Instructions for the task: Copy out the entries that follow exactly, leaving every picture behind.

Input data:

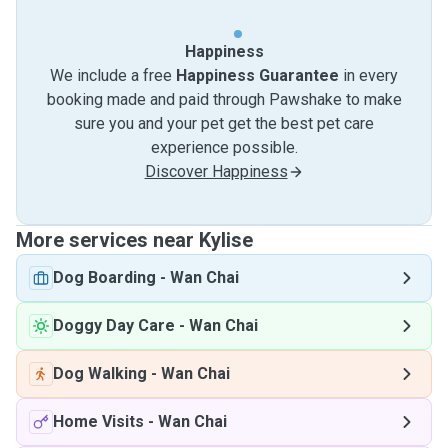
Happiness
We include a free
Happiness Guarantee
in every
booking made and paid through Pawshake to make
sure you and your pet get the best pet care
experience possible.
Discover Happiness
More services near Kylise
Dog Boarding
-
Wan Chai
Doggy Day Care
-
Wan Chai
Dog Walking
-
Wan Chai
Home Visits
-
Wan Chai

Answer to this task:
Happiness
We include a free
Happiness Guarantee
in every
booking made and paid through Pawshake to make
sure you and your pet get the best pet care
experience possible.
Discover Happiness
More services near Kylise
Dog Boarding
-
Wan Chai
Doggy Day Care
-
Wan Chai
Dog Walking
-
Wan Chai
Home Visits
-
Wan Chai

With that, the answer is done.